Il blocco dell’aumento di tre mesi dell’età pensionabile previsto per il 2027 solo per chi avrà già compiuto 64 anni costerebbe 1,5 miliardi nel primo anno e circa 2 miliardi a regime, contro gli oltre 3 miliardi necessari per estendere la misura a tutti. È questa, secondo fonti al lavoro sul dossier, l’ipotesi su cui si sta concentrando il governo per alleggerire il peso dello “scalino” imposto dal meccanismo automatico che lega l’età di pensionamento all’aumento dell’aspettativa di vita.
La misura, come già anticipato dal Giornale – che per primo aveva rivelato le ipotesi di esclusione dei comparti difesa e sicurezza e la conferma delle attuali soglie per i lavori usuranti -, prevede che il congelamento riguardi solo chi nel 2027 avrà compiuto almeno 64 anni. Chi invece, pur con 42 anni e 10 mesi di contributi (41 e 10 per le donne), non avrà raggiunto tale età, vedrà scattare l’aumento di tre mesi previsto dalla legge Fornero.
L’obiettivo è evitare un aggravio eccessivo sui conti pubblici, mantenendo al contempo una certa flessibilità in uscita per i lavoratori prossimi alla pensione. Il Messaggero aveva spiegato come il costo della misura, con questa limitazione, scenderebbe drasticamente rispetto alle prime simulazioni da 3 miliardi a regime, mentre resterebbe inalterato il meccanismo di adeguamento automatico per chi si trova più lontano dall’età di pensionamento.
SOLUZIONI ALTERNATIVE
Parallelamente, la Ragioneria generale dello Stato sta esaminando soluzioni alternative per attenuare l’impatto del 2027: tra queste, un aumento più graduale – con uno scalino di un solo mese il primo anno e di due mesi nel 2028 – oppure l’introduzione di una finestra mobile, ossia un periodo di differimento tra la maturazione del diritto e l’effettiva uscita dal lavoro.

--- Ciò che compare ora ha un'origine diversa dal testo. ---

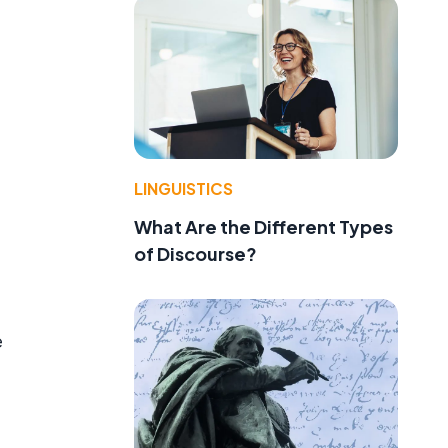
LINGUISTICS
What Are the Different Types
of Discourse?
e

La riflessione si inserisce in un contesto di rigore contabile imposto dal ministro dell’Economia Giancarlo Giorgetti, deciso a evitare scossoni ai saldi pubblici in una fase in cui i mercati e le agenzie di rating osservano con particolare attenzione l’andamento della spesa previdenziale. Anche per questo, secondo gli esperti, l’ipotesi di un blocco totale e permanente dell’adeguamento alla speranza di vita è di fatto tramontata: un intervento di quel tipo, ha stimato l’Osservatorio sui conti pubblici, comporterebbe un incremento del debito fino a 15 punti di Pil entro il 2045.
LA PROPOSTA DURIGON
Sul tavolo resta anche la proposta, rilanciata dal sottosegretario al Lavoro Claudio Durigon, di consentire l’uscita a 64 anni con almeno 25 anni di contributi, utilizzando il Tfr per integrare l’assegno e raggiungere un importo minimo di 1.600 euro mensili. Ma anche in questo caso le valutazioni tecniche sono ancora in corso e strettamente legate alle risorse disponibili nella prossima manovra.

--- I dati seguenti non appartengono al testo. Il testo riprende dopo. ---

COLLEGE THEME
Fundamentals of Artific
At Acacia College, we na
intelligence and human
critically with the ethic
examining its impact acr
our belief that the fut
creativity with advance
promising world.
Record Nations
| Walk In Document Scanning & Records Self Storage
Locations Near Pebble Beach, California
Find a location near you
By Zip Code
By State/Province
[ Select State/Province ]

Da domani, con le audizioni di Istat, Bankitalia e Corte dei Conti sul Documento programmatico di finanza pubblica, il governo dovrà chiarire quale sarà la soluzione definitiva. Il nodo pensioni, dopo settimane di simulazioni e stime, resta dunque uno dei punti più delicati della legge di bilancio in arrivo.